▶ **Assigned task a**:
Reproduce verbatim the part of the DIP financing passage starting at "The DIP Facilities will" and ending at "such foreign subsidiaries.".

▶ **Passage shown**:
The DIP Facilities will mature 150 days after the petition date, and will contain representations, conditions, covenants and events of default customary for similar facilities. The DIP Financing will collectively be secured by all assets of the Debtors, and such liens will be senior to the lien of the 2018 Notes. The DIP ABL Facility will be secured by a first-priority lien on inventory, receivables, cash and other customary ABL collateral owned by the Debtors (“ABL Collateral”), and a second-priority lien on all other assets of the Debtors (“Term Loan Collateral”). The DIP Term Loan Facility will have a first-priority lien on Term Loan Collateral, and a second-priority lien on all ABL Collateral. A portion of the DIP ABL Facility will be funded to certain Australian, Canadian and Japanese subsidiaries of the Company, which loans will be secured by assets of such foreign subsidiaries.

The foregoing description of the DIP Facilities is not complete and is qualified in its entirety by reference to the full text of the DIP ABL Facility and the DIP Term Loan Facility, copies of which are filed herewith as Exhibit 10.2 and Exhibit 10.3, respectively, and are incorporated herein by reference.

Item 2.04 Triggering Events That Accelerate or Increase a Direct Financial Obligation or an Obligation.

▶ **Supplied data**:
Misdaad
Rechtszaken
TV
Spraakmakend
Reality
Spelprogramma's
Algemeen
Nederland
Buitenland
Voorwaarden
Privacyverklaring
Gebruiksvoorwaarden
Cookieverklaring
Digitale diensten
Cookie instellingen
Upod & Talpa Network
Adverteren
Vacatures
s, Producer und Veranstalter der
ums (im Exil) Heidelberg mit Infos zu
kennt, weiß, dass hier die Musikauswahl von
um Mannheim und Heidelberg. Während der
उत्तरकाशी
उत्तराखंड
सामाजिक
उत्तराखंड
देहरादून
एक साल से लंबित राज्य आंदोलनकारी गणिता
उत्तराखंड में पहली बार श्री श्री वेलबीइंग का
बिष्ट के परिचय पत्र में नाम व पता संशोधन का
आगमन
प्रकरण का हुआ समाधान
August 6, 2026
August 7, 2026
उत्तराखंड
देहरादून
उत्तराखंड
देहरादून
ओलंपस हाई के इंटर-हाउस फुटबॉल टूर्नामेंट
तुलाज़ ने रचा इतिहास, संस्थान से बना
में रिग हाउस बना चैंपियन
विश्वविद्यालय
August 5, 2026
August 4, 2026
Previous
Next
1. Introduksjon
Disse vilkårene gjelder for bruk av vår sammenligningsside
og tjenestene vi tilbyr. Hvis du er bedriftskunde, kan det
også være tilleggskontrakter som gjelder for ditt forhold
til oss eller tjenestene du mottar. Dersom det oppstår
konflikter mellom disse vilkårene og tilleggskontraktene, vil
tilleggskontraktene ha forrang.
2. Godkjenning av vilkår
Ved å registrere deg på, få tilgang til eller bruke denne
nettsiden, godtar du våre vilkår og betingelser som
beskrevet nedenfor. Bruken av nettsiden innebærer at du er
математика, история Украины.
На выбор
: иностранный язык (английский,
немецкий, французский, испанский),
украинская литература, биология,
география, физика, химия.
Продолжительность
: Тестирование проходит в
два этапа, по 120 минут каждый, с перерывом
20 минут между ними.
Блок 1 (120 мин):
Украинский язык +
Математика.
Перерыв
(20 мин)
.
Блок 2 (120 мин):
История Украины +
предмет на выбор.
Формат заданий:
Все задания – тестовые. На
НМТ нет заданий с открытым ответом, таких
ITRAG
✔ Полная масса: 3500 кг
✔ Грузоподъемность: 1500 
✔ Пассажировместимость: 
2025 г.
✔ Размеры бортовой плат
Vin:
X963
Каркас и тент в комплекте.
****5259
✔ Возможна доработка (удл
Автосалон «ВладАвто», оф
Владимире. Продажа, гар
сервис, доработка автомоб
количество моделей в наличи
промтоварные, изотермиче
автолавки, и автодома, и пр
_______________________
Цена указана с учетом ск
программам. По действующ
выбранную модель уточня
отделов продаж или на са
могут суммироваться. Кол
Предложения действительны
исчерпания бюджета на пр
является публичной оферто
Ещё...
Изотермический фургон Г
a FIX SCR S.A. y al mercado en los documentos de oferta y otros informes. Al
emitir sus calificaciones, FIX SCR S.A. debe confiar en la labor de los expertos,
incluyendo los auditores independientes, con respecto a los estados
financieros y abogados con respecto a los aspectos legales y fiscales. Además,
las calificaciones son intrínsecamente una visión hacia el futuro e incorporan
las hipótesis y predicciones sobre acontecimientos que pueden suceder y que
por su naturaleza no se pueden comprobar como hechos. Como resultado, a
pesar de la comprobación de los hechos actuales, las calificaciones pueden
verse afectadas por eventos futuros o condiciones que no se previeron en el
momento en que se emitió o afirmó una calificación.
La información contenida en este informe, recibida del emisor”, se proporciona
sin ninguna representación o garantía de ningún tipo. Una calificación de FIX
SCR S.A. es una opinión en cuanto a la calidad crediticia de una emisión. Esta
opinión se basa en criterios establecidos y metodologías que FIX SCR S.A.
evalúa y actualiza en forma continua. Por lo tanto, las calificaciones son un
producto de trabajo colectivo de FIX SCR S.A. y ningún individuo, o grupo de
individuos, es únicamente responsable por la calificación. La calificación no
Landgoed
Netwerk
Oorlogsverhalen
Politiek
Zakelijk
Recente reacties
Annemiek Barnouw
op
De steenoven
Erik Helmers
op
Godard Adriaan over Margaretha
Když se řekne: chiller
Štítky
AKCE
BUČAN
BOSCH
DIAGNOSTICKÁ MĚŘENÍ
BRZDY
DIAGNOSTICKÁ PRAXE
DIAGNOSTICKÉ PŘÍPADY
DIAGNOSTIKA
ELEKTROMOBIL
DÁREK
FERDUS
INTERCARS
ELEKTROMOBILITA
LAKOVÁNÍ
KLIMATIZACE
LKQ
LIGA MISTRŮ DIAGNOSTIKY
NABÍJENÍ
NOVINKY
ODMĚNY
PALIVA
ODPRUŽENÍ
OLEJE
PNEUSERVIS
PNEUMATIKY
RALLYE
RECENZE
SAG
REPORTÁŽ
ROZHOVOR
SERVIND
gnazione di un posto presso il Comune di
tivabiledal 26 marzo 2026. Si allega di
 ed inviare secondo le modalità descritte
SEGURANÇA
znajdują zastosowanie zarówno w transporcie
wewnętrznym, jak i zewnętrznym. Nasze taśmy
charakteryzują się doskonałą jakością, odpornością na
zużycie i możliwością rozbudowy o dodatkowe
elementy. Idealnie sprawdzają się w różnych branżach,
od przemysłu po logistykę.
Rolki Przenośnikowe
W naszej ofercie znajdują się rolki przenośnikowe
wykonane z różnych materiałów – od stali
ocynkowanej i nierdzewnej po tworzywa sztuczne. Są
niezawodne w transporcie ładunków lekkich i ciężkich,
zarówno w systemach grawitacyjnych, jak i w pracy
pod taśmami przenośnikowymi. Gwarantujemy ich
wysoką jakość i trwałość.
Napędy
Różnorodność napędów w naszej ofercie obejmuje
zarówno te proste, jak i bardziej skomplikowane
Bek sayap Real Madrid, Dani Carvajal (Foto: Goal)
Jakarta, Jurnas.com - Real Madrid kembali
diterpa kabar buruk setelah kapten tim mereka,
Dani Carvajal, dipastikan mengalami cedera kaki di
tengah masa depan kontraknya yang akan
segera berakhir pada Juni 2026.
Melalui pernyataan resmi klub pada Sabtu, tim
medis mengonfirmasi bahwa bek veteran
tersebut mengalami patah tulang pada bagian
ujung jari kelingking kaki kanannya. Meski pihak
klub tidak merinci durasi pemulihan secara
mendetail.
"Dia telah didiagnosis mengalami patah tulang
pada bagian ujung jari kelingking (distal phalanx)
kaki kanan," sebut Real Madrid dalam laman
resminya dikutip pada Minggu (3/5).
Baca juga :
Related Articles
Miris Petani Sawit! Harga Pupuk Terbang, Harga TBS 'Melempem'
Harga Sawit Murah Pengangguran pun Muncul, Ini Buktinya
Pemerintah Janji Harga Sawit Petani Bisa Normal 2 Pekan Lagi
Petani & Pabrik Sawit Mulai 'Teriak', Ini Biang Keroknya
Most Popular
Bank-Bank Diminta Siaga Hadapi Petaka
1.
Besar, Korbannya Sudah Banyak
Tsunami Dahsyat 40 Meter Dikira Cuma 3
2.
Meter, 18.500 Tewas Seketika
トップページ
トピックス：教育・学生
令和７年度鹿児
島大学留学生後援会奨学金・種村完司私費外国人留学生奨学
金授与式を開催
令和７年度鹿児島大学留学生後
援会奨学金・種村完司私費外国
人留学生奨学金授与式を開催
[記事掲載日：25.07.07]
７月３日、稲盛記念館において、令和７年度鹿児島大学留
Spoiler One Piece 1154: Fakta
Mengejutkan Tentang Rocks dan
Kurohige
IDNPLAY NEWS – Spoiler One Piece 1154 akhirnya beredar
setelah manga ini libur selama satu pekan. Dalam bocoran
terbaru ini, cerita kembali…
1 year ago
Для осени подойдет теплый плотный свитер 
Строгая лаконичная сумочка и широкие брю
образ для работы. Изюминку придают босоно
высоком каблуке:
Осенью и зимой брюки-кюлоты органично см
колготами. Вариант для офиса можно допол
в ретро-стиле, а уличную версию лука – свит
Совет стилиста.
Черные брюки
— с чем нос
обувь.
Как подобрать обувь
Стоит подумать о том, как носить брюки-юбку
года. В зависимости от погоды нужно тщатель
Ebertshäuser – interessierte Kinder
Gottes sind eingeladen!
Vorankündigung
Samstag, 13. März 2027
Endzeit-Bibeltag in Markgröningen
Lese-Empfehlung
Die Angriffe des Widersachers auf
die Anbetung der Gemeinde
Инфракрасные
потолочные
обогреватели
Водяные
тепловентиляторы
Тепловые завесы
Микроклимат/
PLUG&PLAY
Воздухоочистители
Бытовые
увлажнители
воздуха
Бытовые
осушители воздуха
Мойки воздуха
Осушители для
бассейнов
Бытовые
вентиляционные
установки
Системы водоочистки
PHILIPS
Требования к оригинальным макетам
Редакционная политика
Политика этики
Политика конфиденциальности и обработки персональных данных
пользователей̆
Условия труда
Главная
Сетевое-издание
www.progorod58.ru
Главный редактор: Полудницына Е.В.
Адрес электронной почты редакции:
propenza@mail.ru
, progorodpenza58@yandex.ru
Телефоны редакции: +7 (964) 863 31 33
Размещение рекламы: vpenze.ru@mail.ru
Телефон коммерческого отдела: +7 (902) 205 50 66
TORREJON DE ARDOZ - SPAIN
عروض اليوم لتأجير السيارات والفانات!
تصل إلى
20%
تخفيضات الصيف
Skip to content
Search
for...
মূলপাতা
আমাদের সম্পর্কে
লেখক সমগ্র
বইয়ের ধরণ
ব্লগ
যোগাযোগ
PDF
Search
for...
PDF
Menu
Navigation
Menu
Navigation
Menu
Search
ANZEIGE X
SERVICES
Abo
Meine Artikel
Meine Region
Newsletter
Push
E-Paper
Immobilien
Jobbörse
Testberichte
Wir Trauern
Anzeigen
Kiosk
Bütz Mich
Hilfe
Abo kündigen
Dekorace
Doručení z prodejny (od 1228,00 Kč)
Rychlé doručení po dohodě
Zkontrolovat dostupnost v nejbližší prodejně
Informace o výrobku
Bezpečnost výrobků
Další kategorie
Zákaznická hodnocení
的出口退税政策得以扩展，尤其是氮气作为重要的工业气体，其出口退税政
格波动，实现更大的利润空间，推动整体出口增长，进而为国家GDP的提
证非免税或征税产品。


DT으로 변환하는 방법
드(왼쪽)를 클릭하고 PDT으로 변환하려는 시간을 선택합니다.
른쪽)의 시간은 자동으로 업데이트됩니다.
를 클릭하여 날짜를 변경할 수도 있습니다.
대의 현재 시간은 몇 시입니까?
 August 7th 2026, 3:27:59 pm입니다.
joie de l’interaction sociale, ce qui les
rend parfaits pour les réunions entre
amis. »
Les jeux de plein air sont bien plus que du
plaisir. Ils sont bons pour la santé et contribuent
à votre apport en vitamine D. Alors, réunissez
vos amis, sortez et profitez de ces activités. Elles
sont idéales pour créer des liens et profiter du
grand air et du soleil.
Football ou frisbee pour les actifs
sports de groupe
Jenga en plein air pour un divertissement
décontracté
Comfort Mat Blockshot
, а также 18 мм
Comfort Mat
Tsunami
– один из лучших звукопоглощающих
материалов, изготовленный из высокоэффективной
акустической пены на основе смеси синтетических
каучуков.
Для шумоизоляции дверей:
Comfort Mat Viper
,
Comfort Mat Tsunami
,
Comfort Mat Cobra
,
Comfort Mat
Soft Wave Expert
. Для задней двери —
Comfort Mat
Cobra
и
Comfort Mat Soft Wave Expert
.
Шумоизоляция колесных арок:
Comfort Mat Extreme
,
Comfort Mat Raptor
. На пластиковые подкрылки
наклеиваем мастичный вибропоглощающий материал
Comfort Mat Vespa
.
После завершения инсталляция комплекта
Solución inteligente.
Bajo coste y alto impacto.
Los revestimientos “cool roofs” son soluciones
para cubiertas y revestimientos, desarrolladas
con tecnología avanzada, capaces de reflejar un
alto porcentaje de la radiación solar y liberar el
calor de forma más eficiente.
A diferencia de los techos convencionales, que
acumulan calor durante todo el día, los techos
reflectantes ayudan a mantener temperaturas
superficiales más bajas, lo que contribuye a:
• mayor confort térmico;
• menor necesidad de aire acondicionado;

▶ **Assigned task b**:
Rewrite the listing lines starting at the first line of the listing and ending at the line that contains "промтоварные, изотермиче", replacing "Previous" with "Back" and leaving everything else unchanged.

▶ **Expected output a**:
The DIP Facilities will mature 150 days after the petition date, and will contain representations, conditions, covenants and events of default customary for similar facilities. The DIP Financing will collectively be secured by all assets of the Debtors, and such liens will be senior to the lien of the 2018 Notes. The DIP ABL Facility will be secured by a first-priority lien on inventory, receivables, cash and other customary ABL collateral owned by the Debtors (“ABL Collateral”), and a second-priority lien on all other assets of the Debtors (“Term Loan Collateral”). The DIP Term Loan Facility will have a first-priority lien on Term Loan Collateral, and a second-priority lien on all ABL Collateral. A portion of the DIP ABL Facility will be funded to certain Australian, Canadian and Japanese subsidiaries of the Company, which loans will be secured by assets of such foreign subsidiaries.

▶ **Expected output b**:
Misdaad
Rechtszaken
TV
Spraakmakend
Reality
Spelprogramma's
Algemeen
Nederland
Buitenland
Voorwaarden
Privacyverklaring
Gebruiksvoorwaarden
Cookieverklaring
Digitale diensten
Cookie instellingen
Upod & Talpa Network
Adverteren
Vacatures
s, Producer und Veranstalter der
ums (im Exil) Heidelberg mit Infos zu
kennt, weiß, dass hier die Musikauswahl von
um Mannheim und Heidelberg. Während der
उत्तरकाशी
उत्तराखंड
सामाजिक
उत्तराखंड
देहरादून
एक साल से लंबित राज्य आंदोलनकारी गणिता
उत्तराखंड में पहली बार श्री श्री वेलबीइंग का
बिष्ट के परिचय पत्र में नाम व पता संशोधन का
आगमन
प्रकरण का हुआ समाधान
August 6, 2026
August 7, 2026
उत्तराखंड
देहरादून
उत्तराखंड
देहरादून
ओलंपस हाई के इंटर-हाउस फुटबॉल टूर्नामेंट
तुलाज़ ने रचा इतिहास, संस्थान से बना
में रिग हाउस बना चैंपियन
विश्वविद्यालय
August 5, 2026
August 4, 2026
Back
Next
1. Introduksjon
Disse vilkårene gjelder for bruk av vår sammenligningsside
og tjenestene vi tilbyr. Hvis du er bedriftskunde, kan det
også være tilleggskontrakter som gjelder for ditt forhold
til oss eller tjenestene du mottar. Dersom det oppstår
konflikter mellom disse vilkårene og tilleggskontraktene, vil
tilleggskontraktene ha forrang.
2. Godkjenning av vilkår
Ved å registrere deg på, få tilgang til eller bruke denne
nettsiden, godtar du våre vilkår og betingelser som
beskrevet nedenfor. Bruken av nettsiden innebærer at du er
математика, история Украины.
На выбор
: иностранный язык (английский,
немецкий, французский, испанский),
украинская литература, биология,
география, физика, химия.
Продолжительность
: Тестирование проходит в
два этапа, по 120 минут каждый, с перерывом
20 минут между ними.
Блок 1 (120 мин):
Украинский язык +
Математика.
Перерыв
(20 мин)
.
Блок 2 (120 мин):
История Украины +
предмет на выбор.
Формат заданий:
Все задания – тестовые. На
НМТ нет заданий с открытым ответом, таких
ITRAG
✔ Полная масса: 3500 кг
✔ Грузоподъемность: 1500 
✔ Пассажировместимость: 
2025 г.
✔ Размеры бортовой плат
Vin:
X963
Каркас и тент в комплекте.
****5259
✔ Возможна доработка (удл
Автосалон «ВладАвто», оф
Владимире. Продажа, гар
сервис, доработка автомоб
количество моделей в наличи
промтоварные, изотермиче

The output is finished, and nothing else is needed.